▶ Aim 1
In the GenWQE performance-testing instructions, reproduce word for word the passage between "Here an example" and "you shorter runtime.", inclusive.
▶ Aim 2
According to the GenWQE performance-testing instructions, what should the card parameter be set to so the library automatically distributes the load across the available cards?

▶ Document section
Install the tools with:
sudo make install
You can toggle between hardware and software operation mode. And you can see the influence of running multiple threads on the accumulated throughput of the solution.
Here an example using software compression/decompression:
~/genwqe-user$ genwqe_mt_perf -ASW
And here is how to start the measurement for the GenWQE accelerator card 0:
~/genwqe-user$ genwqe_mt_perf -AGENWQE -C0
Note that you can either use the auto-generated test-data in /tmp/test_data.bin or that you can write your one /tmp/test_data.bin. We are mostly using a Linux kernel tar (see www.kernel.org) file, this gives more realistic throughput values than random data, which does not compress at all. Using the 1st 32MiB of the kernel.tar file gives you shorter runtime.
To measure the CAPI version of the card, use:
~/genwqe-user$ genwqe_mt_perf -ACAPI -C0
If you have more than one card, try setting the card parameter to -1 (-C -1). That allows the library to automatically distribute the load across the available cards. This should show a positive effect once the load is high enough.

▶ Extracted records
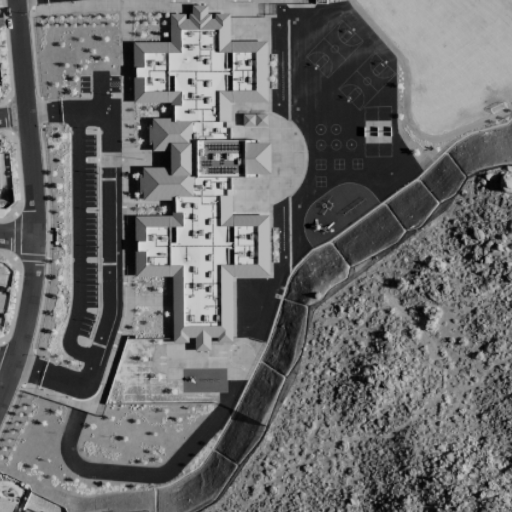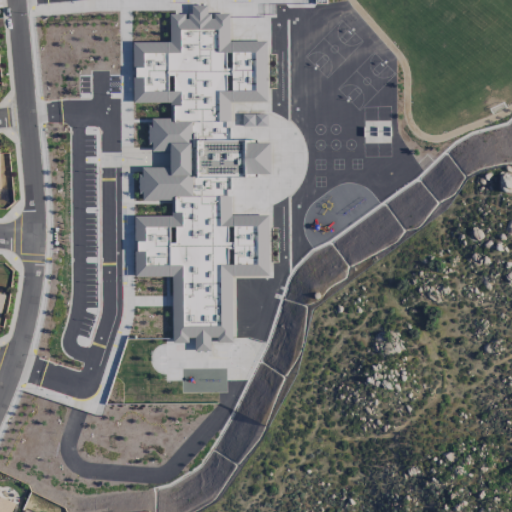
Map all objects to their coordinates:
park: (331, 47)
park: (362, 81)
road: (99, 90)
road: (13, 115)
road: (27, 119)
building: (257, 158)
building: (206, 167)
building: (199, 171)
road: (16, 239)
road: (78, 244)
road: (111, 247)
building: (1, 299)
road: (27, 313)
road: (3, 364)
building: (6, 505)
building: (27, 510)
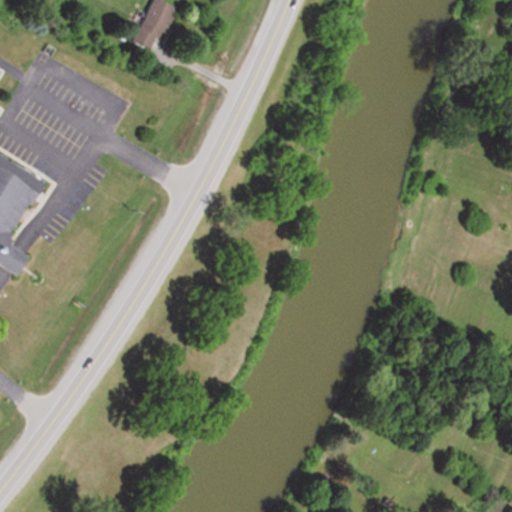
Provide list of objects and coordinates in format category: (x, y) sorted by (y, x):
building: (143, 23)
road: (7, 98)
road: (86, 149)
road: (154, 249)
road: (7, 252)
river: (303, 269)
road: (23, 400)
building: (500, 511)
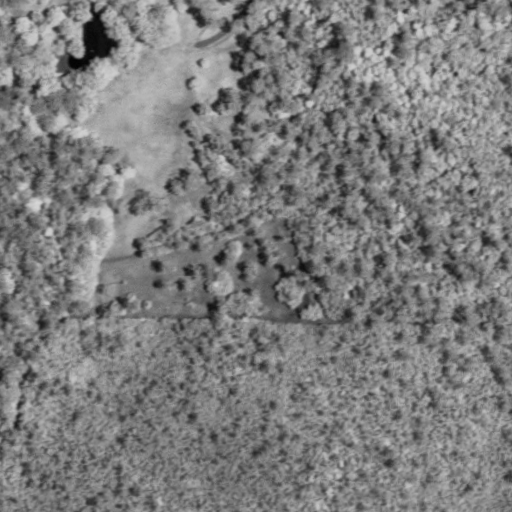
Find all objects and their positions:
building: (95, 36)
road: (196, 40)
building: (101, 41)
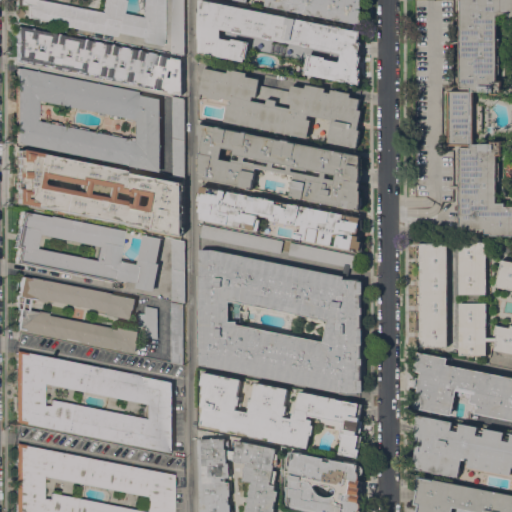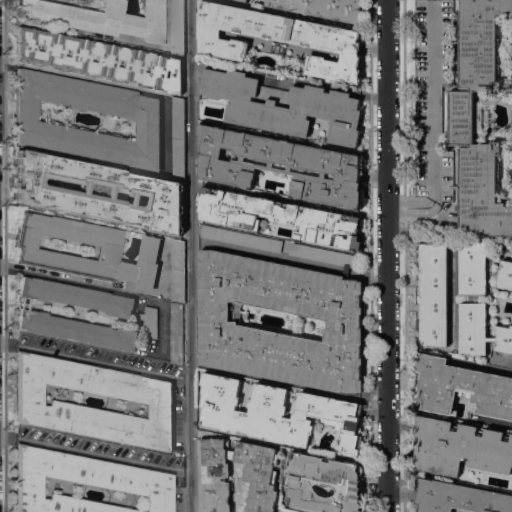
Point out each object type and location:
building: (315, 7)
building: (323, 8)
building: (97, 16)
building: (101, 16)
building: (176, 26)
building: (177, 26)
building: (278, 37)
building: (280, 38)
building: (97, 58)
building: (98, 59)
building: (282, 105)
building: (283, 105)
building: (483, 115)
building: (86, 118)
building: (475, 118)
building: (87, 119)
building: (176, 136)
building: (178, 136)
building: (279, 164)
building: (280, 165)
building: (98, 191)
building: (97, 192)
building: (277, 216)
building: (280, 216)
building: (241, 238)
building: (81, 248)
building: (83, 249)
building: (319, 253)
building: (323, 254)
road: (386, 255)
road: (3, 256)
road: (189, 256)
road: (287, 259)
building: (470, 268)
building: (177, 270)
building: (504, 274)
road: (62, 277)
building: (431, 294)
building: (433, 295)
building: (74, 296)
building: (480, 300)
building: (175, 301)
building: (75, 313)
building: (147, 320)
building: (278, 320)
building: (149, 321)
building: (280, 321)
building: (75, 330)
building: (479, 331)
building: (176, 332)
road: (94, 357)
road: (504, 361)
building: (459, 387)
building: (460, 387)
building: (92, 401)
building: (93, 401)
building: (273, 412)
building: (277, 413)
building: (458, 447)
building: (460, 447)
road: (83, 449)
road: (178, 469)
building: (210, 473)
building: (236, 474)
building: (255, 474)
building: (323, 483)
building: (85, 484)
building: (321, 484)
building: (86, 485)
building: (458, 497)
building: (458, 497)
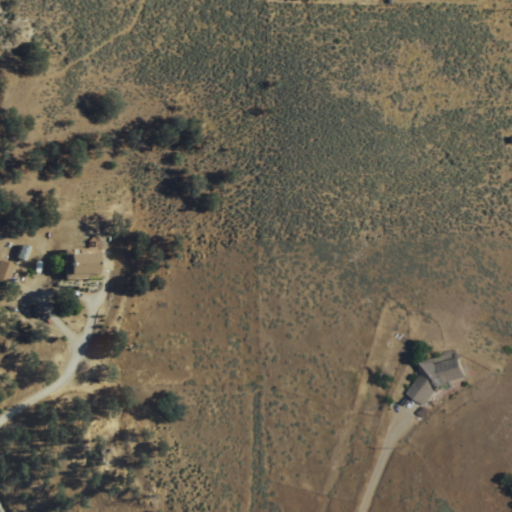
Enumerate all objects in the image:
building: (80, 264)
building: (3, 272)
building: (436, 375)
building: (101, 454)
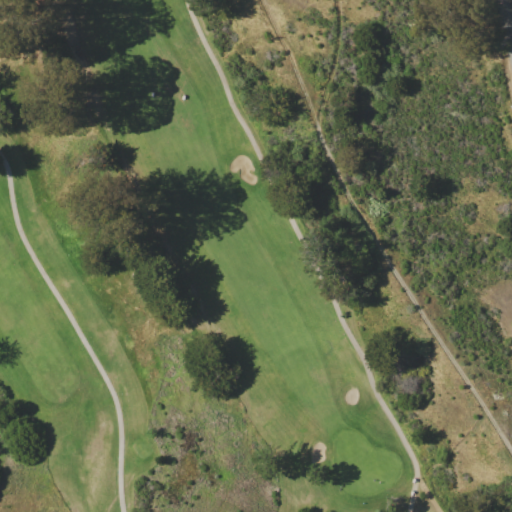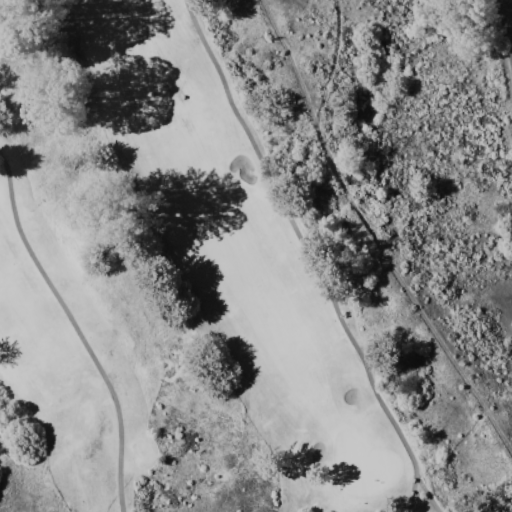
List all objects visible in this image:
road: (508, 11)
park: (176, 282)
park: (361, 465)
road: (358, 510)
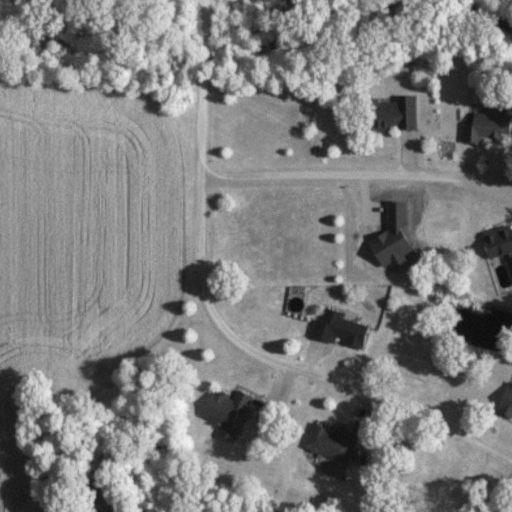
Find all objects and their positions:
building: (488, 126)
road: (348, 174)
building: (393, 233)
building: (499, 240)
building: (510, 262)
road: (216, 322)
building: (339, 329)
building: (507, 401)
building: (230, 412)
building: (331, 442)
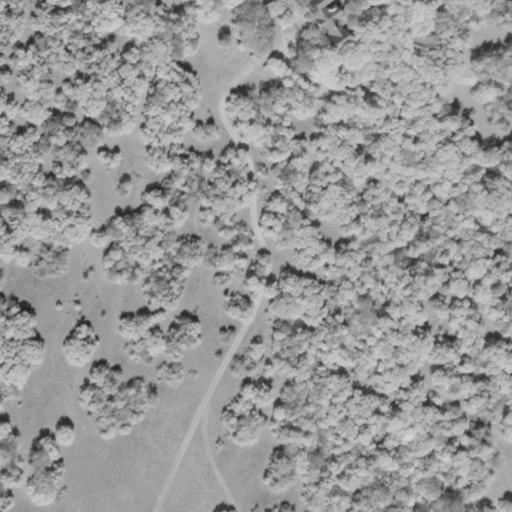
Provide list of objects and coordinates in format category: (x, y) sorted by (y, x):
building: (305, 1)
building: (329, 25)
road: (395, 98)
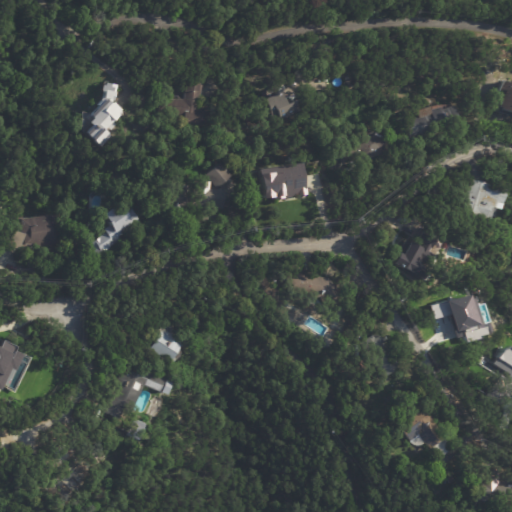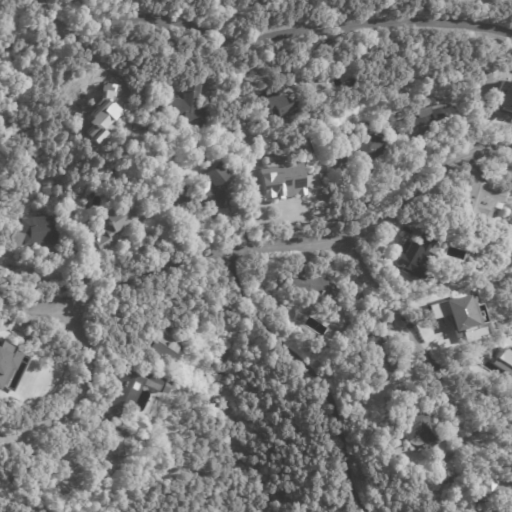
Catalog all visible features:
road: (274, 27)
building: (503, 97)
building: (503, 98)
building: (189, 104)
building: (184, 105)
building: (279, 106)
building: (278, 107)
building: (100, 116)
building: (101, 116)
building: (431, 119)
building: (429, 120)
building: (366, 146)
building: (364, 149)
building: (214, 174)
building: (280, 181)
building: (210, 189)
building: (192, 196)
building: (481, 199)
building: (482, 201)
building: (113, 227)
building: (114, 227)
building: (33, 231)
road: (261, 245)
building: (414, 256)
building: (312, 287)
building: (425, 308)
building: (450, 314)
building: (164, 342)
building: (160, 343)
road: (423, 345)
building: (377, 354)
building: (378, 355)
building: (5, 360)
building: (5, 364)
road: (311, 374)
building: (129, 391)
building: (128, 392)
road: (78, 393)
building: (133, 429)
building: (418, 429)
building: (421, 431)
building: (72, 471)
building: (447, 478)
building: (492, 486)
building: (493, 489)
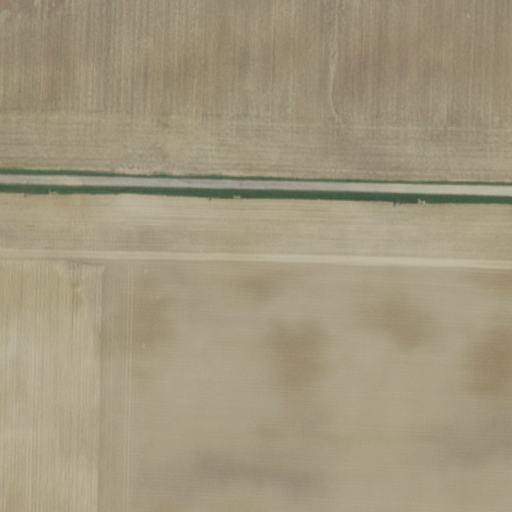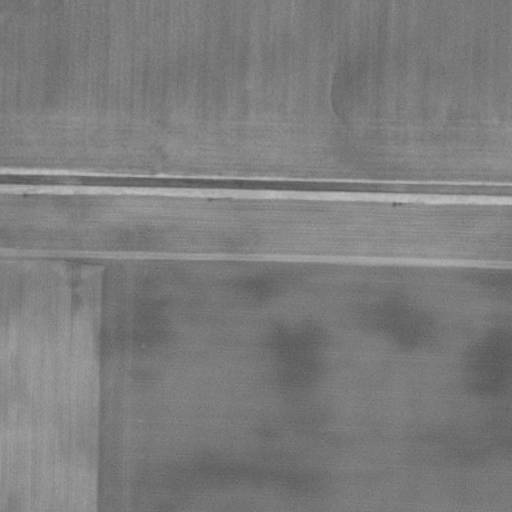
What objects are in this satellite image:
road: (256, 181)
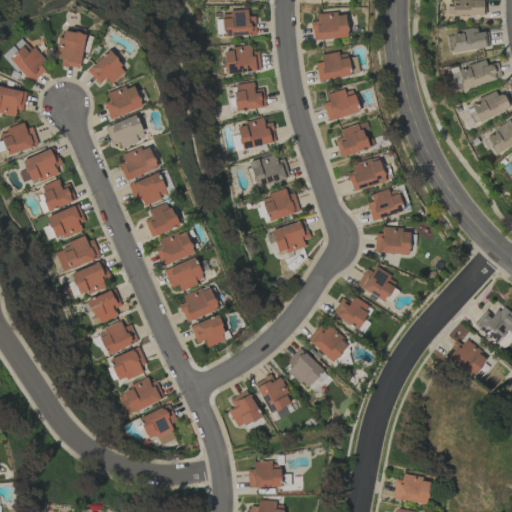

▶ Written solution 1
Here an example using software compression/decompression:
~/genwqe-user$ genwqe_mt_perf -ASW
And here is how to start the measurement for the GenWQE accelerator card 0:
~/genwqe-user$ genwqe_mt_perf -AGENWQE -C0
Note that you can either use the auto-generated test-data in /tmp/test_data.bin or that you can write your one /tmp/test_data.bin. We are mostly using a Linux kernel tar (see www.kernel.org) file, this gives more realistic throughput values than random data, which does not compress at all. Using the 1st 32MiB of the kernel.tar file gives you shorter runtime.

▶ Written solution 2
-1 (-C -1)